Upload snapshots to the migration directory

Use your cloud provider’s CLI and your upload credentials to upload snapshots for each origin node into the migration directory.

Be aware of the following requirements for the upload commands:

  • You must include the asterisk (*) character as shown in the commands, otherwise the commands won’t work properly.

  • With the exception of the leading :// in the migration directory path, your paths must not include double slashes (//).

  • Use the CLI that corresponds with your target database’s cloud provider. For more information, see Prepare to use Astra DB Sideloader.

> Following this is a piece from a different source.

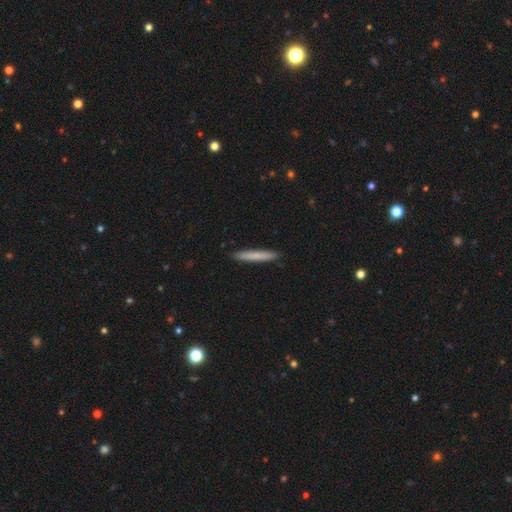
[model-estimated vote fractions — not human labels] Smooth or featured: smooth — 77% (featured or disk — 17%)
How rounded: cigar-shaped — 96% (in between — 3%)
Merging: none — 91% (minor disturbance — 6%)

  • These commands assume that you installed the cloud provider’s CLI on the nodes in your origin cluster. For more information, see Prepare to use Astra DB Sideloader.

  • You might need to modify these commands depending on your environment, node names, directory structures, and other variables.

  • AWS

  • Google Cloud

  • Microsoft Azure

  1. Set environment variables for the AWS credentials that were generated when you initialized the migration:

    export AWS_ACCESS_KEY_ID=ACCESS_KEY_ID
    export AWS_SECRET_ACCESS_KEY=SECRET_ACCESS_KEY
    export AWS_SESSION_TOKEN=SESSION_TOKEN
  2. Use the AWS CLI to upload one snapshot from one node into the migration directory:

    du -sh CASSANDRA_DATA_DIR/KEYSPACE_NAME/*/snapshots/*SNAPSHOT_NAME*; \
    aws s3 sync --only-show-errors --exclude '*' --include '*/snapshots/SNAPSHOT_NAME*' CASSANDRA_DATA_DIR/ MIGRATION_DIRNODE_NAME

    Replace the following:

    • CASSANDRA_DATA_DIR: The absolute file system path to where Cassandra data is stored on the node. For example, /var/lib/cassandra/data.

    • KEYSPACE_NAME: The name of the keyspace that contains the tables you want to migrate.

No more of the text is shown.